:: FRAGMENTO DEL TEXTO ::
----
Querer en abstracto que la Obra cambie y en concreto que no se acerquen los míos

Por Tasio, 25.04.2016


Mi historia personal en la Obra fue breve, de los 16 a los 23. Hoy casi han transcurrido 20 años desde que lo dejé y curiosamente sus recuerdos son vívidos, casi materializables. La gente que conocí, las casas en las que viví, las actividades en las que participé, todo ello está presente y vivo en mi interior. Fueron años cruciales, ese despertar a la madurez desde una adolescencia solicitante de grandes acciones, grandes sueños, grandes ideales, grandes proyectos. Y al mismo tiempo de gran sufrimiento, como no encajado, como fuera de lugar, como si la Institución tuviera una vida propia a la que simplemente trataba de subirme continuamente, como un tren en movimiento y yo en las vías tratando de agarrarme al último vagón. La Obra era la materialización de un sueño lleno de grandes ideales… que luego nunca se cumplían porque todo quedaba claustrofóbicamente reducido a la tiranía de la corrección fraterna de lo absurdo, o a una dirección espiritual que había perdido su frescura y que se convertía en algo ritualizado, vacío. Porque cuando trasladaba mis grandes ilusiones, o sueños o verdaderas preocupaciones, todo era realmente despreciado y no querido...

Y si lo más íntimo es despreciado, el yo real es el despreciado. Algo se rompe, lentamente, casi sin darse cuenta, pero de modo tal que acaba anegando todo hasta el punto de que ya, todo, nunca es igual: los retiros resultan frustrantes, los círculos anodinos y el apostolado se convierte en una mentira… porque sabes que no es apostolado, sino convencimiento hacia el Opus Dei. Y el alma no encuentra descanso porque, simplemente, está acogotada, enclaustrada en mil rigorismos.
----
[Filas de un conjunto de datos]
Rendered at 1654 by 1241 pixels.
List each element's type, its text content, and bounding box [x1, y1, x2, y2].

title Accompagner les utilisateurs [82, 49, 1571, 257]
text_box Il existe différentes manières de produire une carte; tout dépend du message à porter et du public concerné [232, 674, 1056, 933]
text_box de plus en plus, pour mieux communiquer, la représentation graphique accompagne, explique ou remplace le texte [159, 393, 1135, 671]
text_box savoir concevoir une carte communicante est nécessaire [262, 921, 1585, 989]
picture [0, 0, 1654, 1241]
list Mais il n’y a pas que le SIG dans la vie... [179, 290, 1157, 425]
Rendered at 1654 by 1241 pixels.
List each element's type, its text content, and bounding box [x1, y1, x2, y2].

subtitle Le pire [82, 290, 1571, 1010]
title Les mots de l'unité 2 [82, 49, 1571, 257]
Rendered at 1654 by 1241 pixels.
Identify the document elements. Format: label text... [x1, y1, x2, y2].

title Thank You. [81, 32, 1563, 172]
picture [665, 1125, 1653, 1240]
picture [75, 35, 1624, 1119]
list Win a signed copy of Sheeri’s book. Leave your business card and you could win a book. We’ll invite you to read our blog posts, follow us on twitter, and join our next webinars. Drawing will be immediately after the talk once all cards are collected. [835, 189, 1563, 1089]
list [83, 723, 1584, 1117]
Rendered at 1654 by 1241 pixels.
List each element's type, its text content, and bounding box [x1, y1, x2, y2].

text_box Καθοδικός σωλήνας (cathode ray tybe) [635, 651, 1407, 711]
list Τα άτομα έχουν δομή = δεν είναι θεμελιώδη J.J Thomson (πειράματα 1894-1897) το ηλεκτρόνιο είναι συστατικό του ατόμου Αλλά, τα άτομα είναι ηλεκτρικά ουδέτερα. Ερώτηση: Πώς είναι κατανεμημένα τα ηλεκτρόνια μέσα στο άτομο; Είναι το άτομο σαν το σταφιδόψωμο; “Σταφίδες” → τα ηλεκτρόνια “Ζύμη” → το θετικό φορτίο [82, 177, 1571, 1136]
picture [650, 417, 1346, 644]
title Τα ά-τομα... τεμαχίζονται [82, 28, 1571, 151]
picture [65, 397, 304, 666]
----
:: EJERCICIOS PROPUESTOS ::
• A. Responde a estas preguntas sobre el testimonio acerca de la Obra:
(i) ¿Entre qué edades transcurrió la historia personal de Tasio en la Obra?
(ii) ¿Cuántos años han pasado, aproximadamente, desde que lo dejó?
(iii) Según el segundo párrafo, ¿en qué se convierte el apostolado?
• B. Prosigue el testimonio acerca de la Obra a partir de su última frase.

:: RESPUESTAS DADAS ::
• A.
(i) De los 16 a los 23 años.
(ii) Casi 20 años.
(iii) En una mentira, porque no es apostolado, sino convencimiento hacia el Opus Dei.

• B.
Simplemente hay esos dos Opus Dei, el visual y aparente lleno de grandes proyectos y hazañas, y el real, que gira en torno así mismo devorando a sus propios hijos y a la verdad, sin más fin que si mismo. Esto se ve crudamente como numerario, quizá desde fuera conocer esta verdad sea más lento o, a veces, simplemente imposible.

Pero como digo mi camino de entrada y salida fue, curiosamente, cómodo. Sabía que sabían todo de mí, y no me importaba, me sentía querido en esos principios de sufrimiento. Lo que nunca comprendí es que cuando, desde el dolor del desgarro interior, manifesté mi deseo de luchar por ser fiel fue cuando más solo me encontré. No tengo claro si simplemente una vez que la Institución sabe que ya te tiene ganado se olvida de guardar esa apariencia visual y se dedica descaradamente a sí misma, o si más bien, cuando algo se rompe por dentro totalmente, uno ya no puede dejar de mirar engañado la realidad sino que la comprende crudamente sabiéndose ajeno.

Con todo creo que volvería a repetir mi vida así. Pude irme pronto para quedarme sólo con lo bueno, esa teología todavía tomista, ese ascetismo que te enseñaba a tratar a Dios Nuestro Señor como alguien cercano… y sin haberme institucionalizado. Entré sin amar a san Josemaría y me fui como entré. Nunca se fiaron institucionalmente de mí, mis carencias íntimas me hacían desconfiado a la autoridad y no quisieron nunca darme ninguna responsabilidad. Se me tenía por artista (lejos de mí, alma racionalista la mía y mente de fría lógica) por el mero hecho de haber estudiado, entre otras cosas, música, y me disculpaban mi “independencia”. Sabía que se me tenía como al taxista de la Obra ese que se usaba como argumento de que en la Cosa no todos son ricos. Así era yo, el hijo de pobres, hecho a sí mismo, artista, dulce y enjuiciador, pero entregado y dispuesto… con sus incapacidades de tener algún cargo porque la iba a pifiar por su natural crítico. Y pude gozar por eso de la estima de alguien de la Comisión que me apreciaba y quería (a su modo).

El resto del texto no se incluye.